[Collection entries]
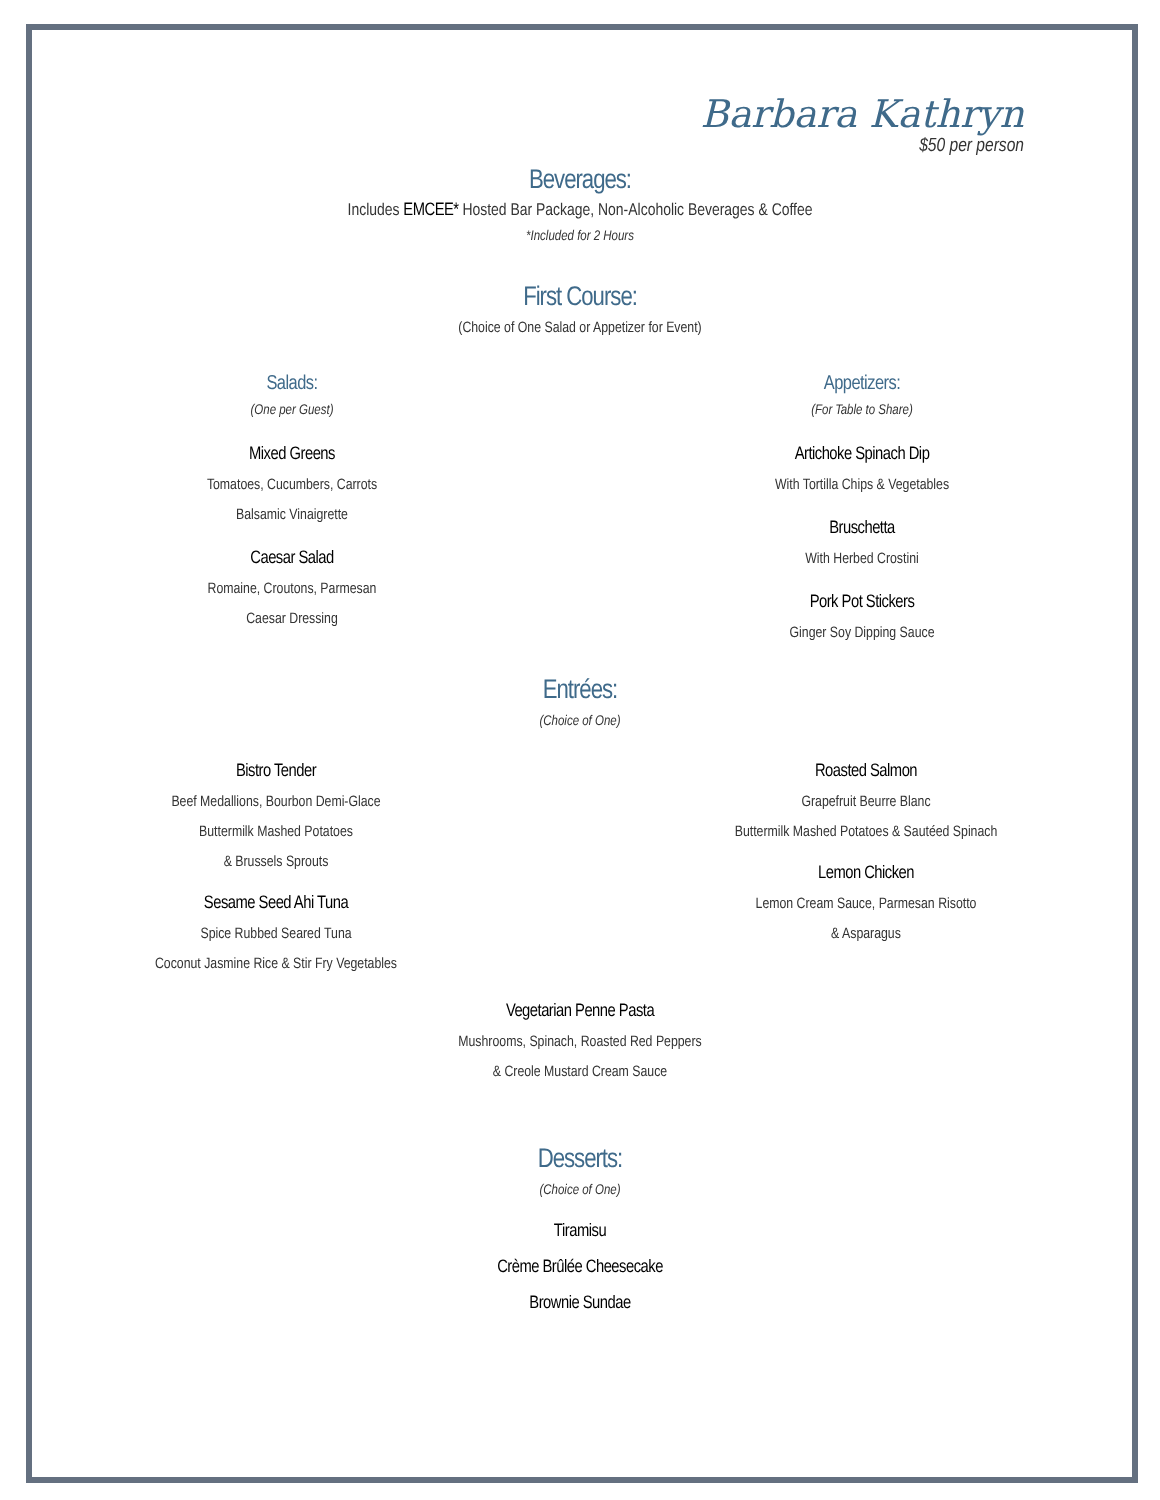Barbara Kathryn
$50 per person
Beverages:
Includes EMCEE* Hosted Bar Package, Non-Alcoholic Beverages & Coffee
*Included for 2 Hours
First Course:
(Choice of One Salad or Appetizer for Event)
Salads:
(One per Guest)
Mixed Greens
Tomatoes, Cucumbers, Carrots
Balsamic Vinaigrette
Caesar Salad
Romaine, Croutons, Parmesan
Caesar Dressing
Appetizers:
(For Table to Share)
Artichoke Spinach Dip
With Tortilla Chips & Vegetables
Bruschetta
With Herbed Crostini
Pork Pot Stickers
Ginger Soy Dipping Sauce
Entrées:
(Choice of One)
Bistro Tender
Beef Medallions, Bourbon Demi-Glace
Buttermilk Mashed Potatoes
& Brussels Sprouts
Sesame Seed Ahi Tuna
Spice Rubbed Seared Tuna
Coconut Jasmine Rice & Stir Fry Vegetables
Roasted Salmon
Grapefruit Beurre Blanc
Buttermilk Mashed Potatoes & Sautéed Spinach
Lemon Chicken
Lemon Cream Sauce, Parmesan Risotto
& Asparagus
Vegetarian Penne Pasta
Mushrooms, Spinach, Roasted Red Peppers
& Creole Mustard Cream Sauce
Desserts:
(Choice of One)
Tiramisu
Crème Brûlée Cheesecake
Brownie Sundae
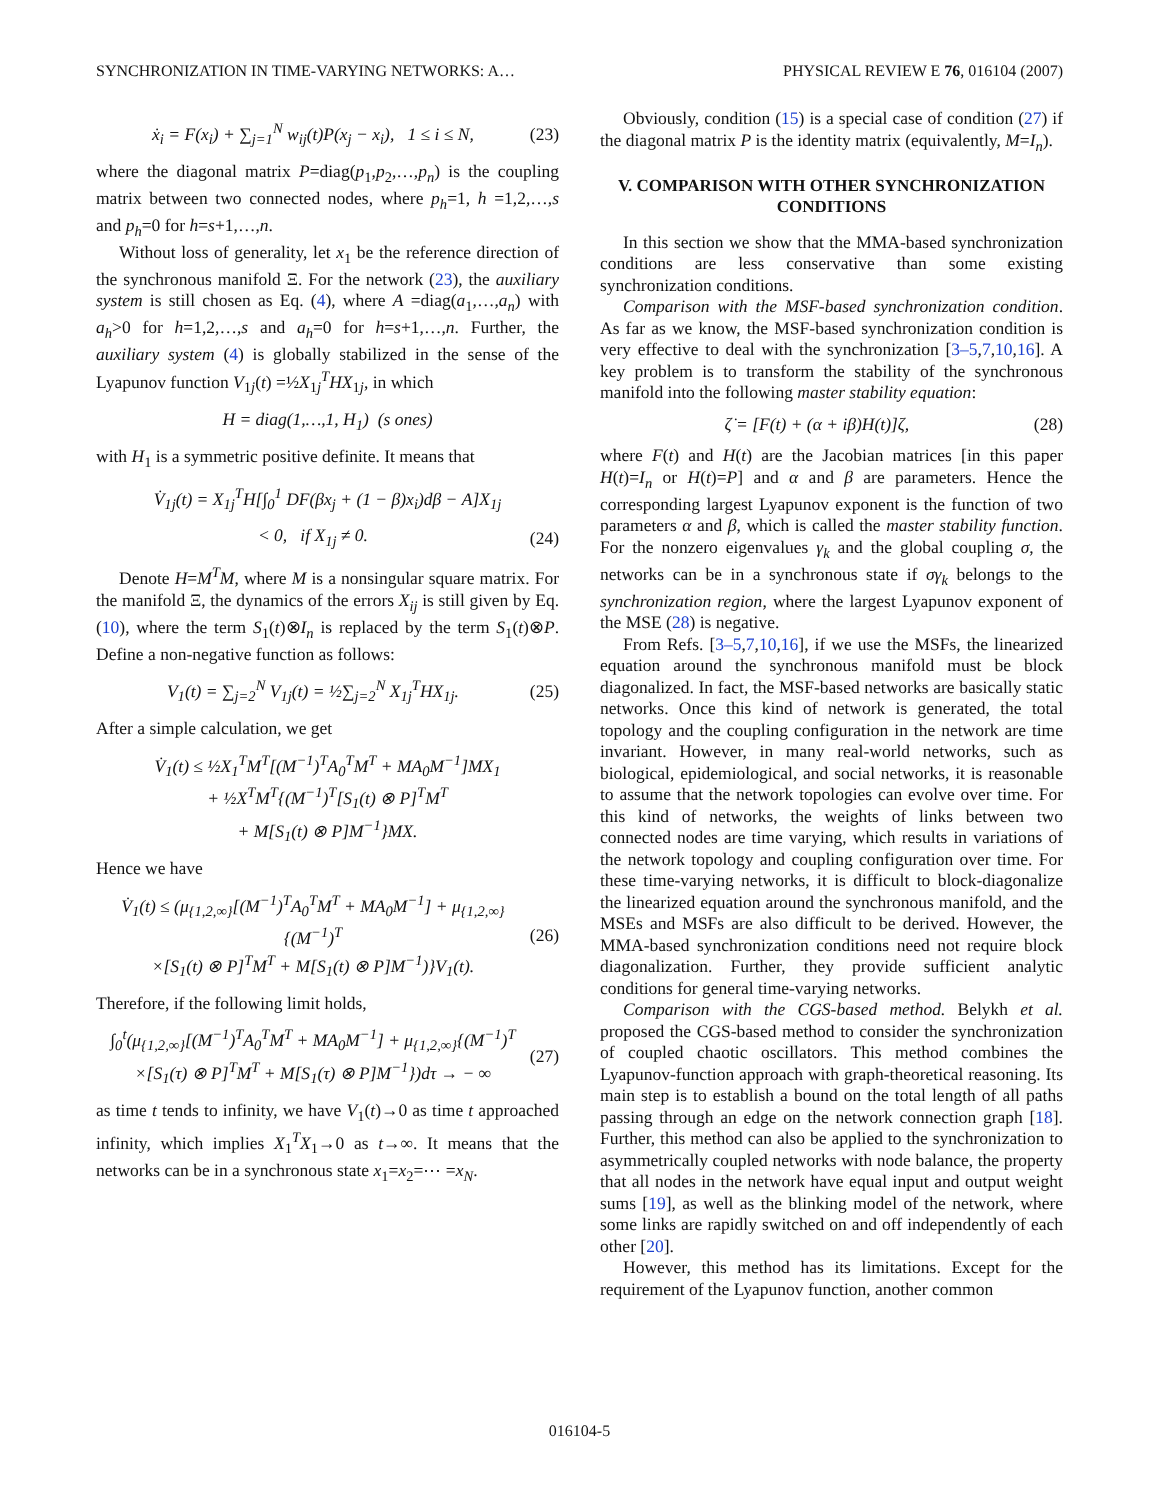SYNCHRONIZATION IN TIME-VARYING NETWORKS: A… PHYSICAL REVIEW E 76, 016104 (2007)
ẋ<sub>i</sub> = F(x<sub>i</sub>) + ∑<sub>j=1</sub><sup>N</sup> w<sub>ij</sub>(t)P(x<sub>j</sub> − x<sub>i</sub>), 1 ≤ i ≤ N, (23)
where the diagonal matrix P=diag(p<sub>1</sub>,p<sub>2</sub>,…,p<sub>n</sub>) is the coupling matrix between two connected nodes, where p<sub>h</sub>=1, h =1,2,…,s and p<sub>h</sub>=0 for h=s+1,…,n.
Without loss of generality, let x<sub>1</sub> be the reference direction of the synchronous manifold Ξ. For the network (23), the auxiliary system is still chosen as Eq. (4), where A =diag(a<sub>1</sub>,…,a<sub>n</sub>) with a<sub>h</sub>>0 for h=1,2,…,s and a<sub>h</sub>=0 for h=s+1,…,n. Further, the auxiliary system (4) is globally stabilized in the sense of the Lyapunov function V<sub>1j</sub>(t) =½X<sub>1j</sub><sup>T</sup>HX<sub>1j</sub>, in which
H = diag(1,…,1, H<sub>1</sub>) (s ones)
with H<sub>1</sub> is a symmetric positive definite. It means that
V̇<sub>1j</sub>(t) = X<sub>1j</sub><sup>T</sup>H[∫<sub>0</sub><sup>1</sup> DF(βx<sub>j</sub> + (1 − β)x<sub>i</sub>)dβ − A]X<sub>1j</sub>
< 0, if X<sub>1j</sub> ≠ 0. (24)
Denote H=M<sup>T</sup>M, where M is a nonsingular square matrix. For the manifold Ξ, the dynamics of the errors X<sub>ij</sub> is still given by Eq. (10), where the term S<sub>1</sub>(t)⊗I<sub>n</sub> is replaced by the term S<sub>1</sub>(t)⊗P. Define a non-negative function as follows:
V<sub>1</sub>(t) = ∑<sub>j=2</sub><sup>N</sup> V<sub>1j</sub>(t) = ½∑<sub>j=2</sub><sup>N</sup> X<sub>1j</sub><sup>T</sup>HX<sub>1j</sub>. (25)
After a simple calculation, we get
V̇<sub>1</sub>(t) ≤ ½X<sub>1</sub><sup>T</sup>M<sup>T</sup>[(M<sup>−1</sup>)<sup>T</sup>A<sub>0</sub><sup>T</sup>M<sup>T</sup> + MA<sub>0</sub>M<sup>−1</sup>]MX<sub>1</sub>
+ ½X<sup>T</sup>M<sup>T</sup>{(M<sup>−1</sup>)<sup>T</sup>[S<sub>1</sub>(t) ⊗ P]<sup>T</sup>M<sup>T</sup>
+ M[S<sub>1</sub>(t) ⊗ P]M<sup>−1</sup>}MX.
Hence we have
V̇<sub>1</sub>(t) ≤ (μ<sub>{1,2,∞}</sub>[(M<sup>−1</sup>)<sup>T</sup>A<sub>0</sub><sup>T</sup>M<sup>T</sup> + MA<sub>0</sub>M<sup>−1</sup>] + μ<sub>{1,2,∞}</sub>{(M<sup>−1</sup>)<sup>T</sup>
×[S<sub>1</sub>(t) ⊗ P]<sup>T</sup>M<sup>T</sup> + M[S<sub>1</sub>(t) ⊗ P]M<sup>−1</sup>)}V<sub>1</sub>(t). (26)
Therefore, if the following limit holds,
∫<sub>0</sub><sup>t</sup>(μ<sub>{1,2,∞}</sub>[(M<sup>−1</sup>)<sup>T</sup>A<sub>0</sub><sup>T</sup>M<sup>T</sup> + MA<sub>0</sub>M<sup>−1</sup>] + μ<sub>{1,2,∞}</sub>{(M<sup>−1</sup>)<sup>T</sup>
×[S<sub>1</sub>(τ) ⊗ P]<sup>T</sup>M<sup>T</sup> + M[S<sub>1</sub>(τ) ⊗ P]M<sup>−1</sup>})dτ → − ∞ (27)
as time t tends to infinity, we have V<sub>1</sub>(t)→0 as time t approached infinity, which implies X<sub>1</sub><sup>T</sup>X<sub>1</sub>→0 as t→∞. It means that the networks can be in a synchronous state x<sub>1</sub>=x<sub>2</sub>=⋯ =x<sub>N</sub>.
Obviously, condition (15) is a special case of condition (27) if the diagonal matrix P is the identity matrix (equivalently, M=I<sub>n</sub>).
V. COMPARISON WITH OTHER SYNCHRONIZATION CONDITIONS
In this section we show that the MMA-based synchronization conditions are less conservative than some existing synchronization conditions.
Comparison with the MSF-based synchronization condition. As far as we know, the MSF-based synchronization condition is very effective to deal with the synchronization [3–5,7,10,16]. A key problem is to transform the stability of the synchronous manifold into the following master stability equation:
ζ̇ = [F(t) + (α + iβ)H(t)]ζ, (28)
where F(t) and H(t) are the Jacobian matrices [in this paper H(t)=I<sub>n</sub> or H(t)=P] and α and β are parameters. Hence the corresponding largest Lyapunov exponent is the function of two parameters α and β, which is called the master stability function. For the nonzero eigenvalues γ<sub>k</sub> and the global coupling σ, the networks can be in a synchronous state if σγ<sub>k</sub> belongs to the synchronization region, where the largest Lyapunov exponent of the MSE (28) is negative.
From Refs. [3–5,7,10,16], if we use the MSFs, the linearized equation around the synchronous manifold must be block diagonalized. In fact, the MSF-based networks are basically static networks. Once this kind of network is generated, the total topology and the coupling configuration in the network are time invariant. However, in many real-world networks, such as biological, epidemiological, and social networks, it is reasonable to assume that the network topologies can evolve over time. For this kind of networks, the weights of links between two connected nodes are time varying, which results in variations of the network topology and coupling configuration over time. For these time-varying networks, it is difficult to block-diagonalize the linearized equation around the synchronous manifold, and the MSEs and MSFs are also difficult to be derived. However, the MMA-based synchronization conditions need not require block diagonalization. Further, they provide sufficient analytic conditions for general time-varying networks.
Comparison with the CGS-based method. Belykh et al. proposed the CGS-based method to consider the synchronization of coupled chaotic oscillators. This method combines the Lyapunov-function approach with graph-theoretical reasoning. Its main step is to establish a bound on the total length of all paths passing through an edge on the network connection graph [18]. Further, this method can also be applied to the synchronization to asymmetrically coupled networks with node balance, the property that all nodes in the network have equal input and output weight sums [19], as well as the blinking model of the network, where some links are rapidly switched on and off independently of each other [20].
However, this method has its limitations. Except for the requirement of the Lyapunov function, another common
016104-5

#### What is needed
Lines with "Beverages" in the records above: copy every one of them.

#### Solution to this exercise
Beverages:
Includes EMCEE* Hosted Bar Package, Non-Alcoholic Beverages & Coffee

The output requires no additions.